Le réseau de capteurs que nous souhaitons construire à travers le Sénégal sera basé sur l’infrastructure physique de la SENELEC pour l’alimentation des nœuds capteurs et éventuellement la retransmission des données grâce à la technologie CPL. En effet, celle-ci dispose d’un important dispositif avec ses poteaux électriques à haute tension sur toute l’étendue du territoire. Le réseau de transport de la SENELEC comprend un réseau national et un réseau supranational. Le réseau national est constitué de 327,5 kms de lignes 90 kV et le réseau supranational comprend les 945 kms de la ligne 225 kV Manantali – Matam – Dagana – Sakal – Tobène.
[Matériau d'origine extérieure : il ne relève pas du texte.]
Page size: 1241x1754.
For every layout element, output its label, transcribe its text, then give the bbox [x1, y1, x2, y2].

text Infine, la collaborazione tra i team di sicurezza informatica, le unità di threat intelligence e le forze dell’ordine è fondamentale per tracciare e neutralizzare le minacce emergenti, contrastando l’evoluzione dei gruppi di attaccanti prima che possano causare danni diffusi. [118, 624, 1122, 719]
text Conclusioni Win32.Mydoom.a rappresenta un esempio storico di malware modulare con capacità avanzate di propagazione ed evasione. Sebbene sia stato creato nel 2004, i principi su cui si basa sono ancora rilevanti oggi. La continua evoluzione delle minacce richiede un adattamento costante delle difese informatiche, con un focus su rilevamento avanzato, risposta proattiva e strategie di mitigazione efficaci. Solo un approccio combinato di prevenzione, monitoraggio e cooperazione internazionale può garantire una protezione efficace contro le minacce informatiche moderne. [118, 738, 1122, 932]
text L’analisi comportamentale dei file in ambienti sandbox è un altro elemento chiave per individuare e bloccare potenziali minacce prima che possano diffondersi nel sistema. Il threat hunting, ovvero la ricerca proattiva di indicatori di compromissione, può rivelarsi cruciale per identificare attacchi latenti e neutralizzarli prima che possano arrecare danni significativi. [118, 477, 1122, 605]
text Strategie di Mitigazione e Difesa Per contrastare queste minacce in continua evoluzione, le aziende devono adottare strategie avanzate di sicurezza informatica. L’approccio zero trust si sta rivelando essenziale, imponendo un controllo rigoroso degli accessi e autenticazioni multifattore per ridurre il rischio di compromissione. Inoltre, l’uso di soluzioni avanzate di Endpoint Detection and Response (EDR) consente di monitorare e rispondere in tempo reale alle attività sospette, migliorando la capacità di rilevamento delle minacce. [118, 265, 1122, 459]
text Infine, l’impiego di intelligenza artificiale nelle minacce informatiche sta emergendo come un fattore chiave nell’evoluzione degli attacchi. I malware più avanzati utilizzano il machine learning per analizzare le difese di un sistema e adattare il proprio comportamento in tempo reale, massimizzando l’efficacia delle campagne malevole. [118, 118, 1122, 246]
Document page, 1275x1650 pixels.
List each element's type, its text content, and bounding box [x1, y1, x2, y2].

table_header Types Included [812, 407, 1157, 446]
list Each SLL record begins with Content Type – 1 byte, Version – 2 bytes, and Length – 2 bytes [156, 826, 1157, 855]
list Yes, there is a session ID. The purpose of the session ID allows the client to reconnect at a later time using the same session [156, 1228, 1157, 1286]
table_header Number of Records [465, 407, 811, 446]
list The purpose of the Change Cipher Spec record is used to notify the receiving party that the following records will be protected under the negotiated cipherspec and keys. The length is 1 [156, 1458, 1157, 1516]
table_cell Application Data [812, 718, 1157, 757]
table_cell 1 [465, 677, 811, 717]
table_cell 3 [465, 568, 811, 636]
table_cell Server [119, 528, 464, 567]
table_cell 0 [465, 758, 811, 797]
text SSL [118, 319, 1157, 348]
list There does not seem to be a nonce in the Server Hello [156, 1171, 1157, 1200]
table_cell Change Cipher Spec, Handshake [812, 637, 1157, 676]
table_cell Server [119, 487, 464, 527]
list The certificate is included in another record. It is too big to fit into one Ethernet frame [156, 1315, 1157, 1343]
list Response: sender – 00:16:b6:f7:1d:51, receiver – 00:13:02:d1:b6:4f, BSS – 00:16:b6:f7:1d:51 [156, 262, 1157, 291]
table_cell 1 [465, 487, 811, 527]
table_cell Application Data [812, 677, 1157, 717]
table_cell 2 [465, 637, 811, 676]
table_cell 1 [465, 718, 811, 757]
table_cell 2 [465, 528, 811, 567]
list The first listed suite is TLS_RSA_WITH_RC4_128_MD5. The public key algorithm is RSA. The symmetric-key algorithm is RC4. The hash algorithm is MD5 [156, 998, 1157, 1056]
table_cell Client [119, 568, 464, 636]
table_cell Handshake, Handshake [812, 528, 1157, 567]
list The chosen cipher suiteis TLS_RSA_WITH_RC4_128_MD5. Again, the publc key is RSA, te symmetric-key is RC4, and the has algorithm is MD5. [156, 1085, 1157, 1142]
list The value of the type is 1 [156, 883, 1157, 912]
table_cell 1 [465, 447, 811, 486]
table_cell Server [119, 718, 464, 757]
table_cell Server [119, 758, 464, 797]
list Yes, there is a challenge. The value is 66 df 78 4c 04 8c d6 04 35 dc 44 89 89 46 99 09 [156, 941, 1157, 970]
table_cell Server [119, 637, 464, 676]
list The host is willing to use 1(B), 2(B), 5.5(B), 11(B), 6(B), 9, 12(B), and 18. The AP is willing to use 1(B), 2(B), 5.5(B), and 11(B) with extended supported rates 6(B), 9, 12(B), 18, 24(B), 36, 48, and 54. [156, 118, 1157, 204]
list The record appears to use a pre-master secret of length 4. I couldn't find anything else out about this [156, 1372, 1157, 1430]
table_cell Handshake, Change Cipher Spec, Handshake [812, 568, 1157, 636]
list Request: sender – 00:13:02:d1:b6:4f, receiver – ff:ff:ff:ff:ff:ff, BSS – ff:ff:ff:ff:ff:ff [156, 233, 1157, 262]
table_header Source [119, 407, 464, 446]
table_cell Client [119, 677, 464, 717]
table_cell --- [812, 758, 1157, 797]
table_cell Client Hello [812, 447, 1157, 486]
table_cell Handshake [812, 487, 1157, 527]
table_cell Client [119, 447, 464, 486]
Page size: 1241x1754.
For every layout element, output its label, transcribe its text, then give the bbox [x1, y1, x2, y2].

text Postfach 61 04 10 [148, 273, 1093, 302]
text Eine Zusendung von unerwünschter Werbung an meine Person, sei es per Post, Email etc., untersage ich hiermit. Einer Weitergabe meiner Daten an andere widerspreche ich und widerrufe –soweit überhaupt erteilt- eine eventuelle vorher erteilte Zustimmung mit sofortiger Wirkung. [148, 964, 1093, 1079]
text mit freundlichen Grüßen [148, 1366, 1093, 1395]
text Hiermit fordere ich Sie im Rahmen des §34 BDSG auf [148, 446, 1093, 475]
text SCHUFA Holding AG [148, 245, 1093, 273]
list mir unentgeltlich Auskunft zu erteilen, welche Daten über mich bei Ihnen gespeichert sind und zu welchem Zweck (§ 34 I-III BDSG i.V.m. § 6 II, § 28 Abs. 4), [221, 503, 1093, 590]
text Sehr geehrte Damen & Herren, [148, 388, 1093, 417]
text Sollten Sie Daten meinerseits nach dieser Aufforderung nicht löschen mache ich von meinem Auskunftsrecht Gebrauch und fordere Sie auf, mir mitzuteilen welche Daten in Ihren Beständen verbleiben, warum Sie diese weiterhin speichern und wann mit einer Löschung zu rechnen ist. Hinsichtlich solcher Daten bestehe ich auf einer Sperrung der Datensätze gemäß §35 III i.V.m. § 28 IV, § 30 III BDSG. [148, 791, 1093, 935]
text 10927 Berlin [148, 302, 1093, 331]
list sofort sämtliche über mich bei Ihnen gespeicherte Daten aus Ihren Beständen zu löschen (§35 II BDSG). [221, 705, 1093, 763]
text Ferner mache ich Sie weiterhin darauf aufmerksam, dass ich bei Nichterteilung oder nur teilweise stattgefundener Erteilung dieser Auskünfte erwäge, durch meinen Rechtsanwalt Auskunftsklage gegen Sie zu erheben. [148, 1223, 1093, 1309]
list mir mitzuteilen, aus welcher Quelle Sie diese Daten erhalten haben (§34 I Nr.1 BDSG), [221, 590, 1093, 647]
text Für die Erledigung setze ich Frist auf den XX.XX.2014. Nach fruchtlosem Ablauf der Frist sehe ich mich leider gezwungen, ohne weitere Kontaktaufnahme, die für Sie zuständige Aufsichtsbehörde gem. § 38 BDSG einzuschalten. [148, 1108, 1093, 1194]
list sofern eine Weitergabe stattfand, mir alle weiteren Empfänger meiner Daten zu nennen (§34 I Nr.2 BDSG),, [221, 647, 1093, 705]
Le principe de notre solution est le suivant :
les éleveurs vont identifier leur bétail et acquérir quelques puces RFID à mettre sur certaines bêtes de leur troupeau (il n’est pas nécessaire d’en doter à tous, mais juste un sur dix) ;
lorsqu’un vol a lieu, l’éleveur envoie un SMS à notre système pour signaler le vol en donnant la référence de son bétail ;
le système, à travers son réseau de capteur, identifie l’endroit où se trouve le troupeau en question et transmet les coordonnées GPS à la gendarmerie ou autres services compétents. Et en cas de sortie du territoire nationale, nous collecterons la dernière localisation du troupeau afin d’identifier le pays vers lequel il est dirigé grâce à des relevés GPS.
Notre plateforme ainsi mise en place permet en premier lieu de lutter efficacement contre le vol du bétail mais offre également d’énormes possibilités pour le suivi sanitaire des animaux.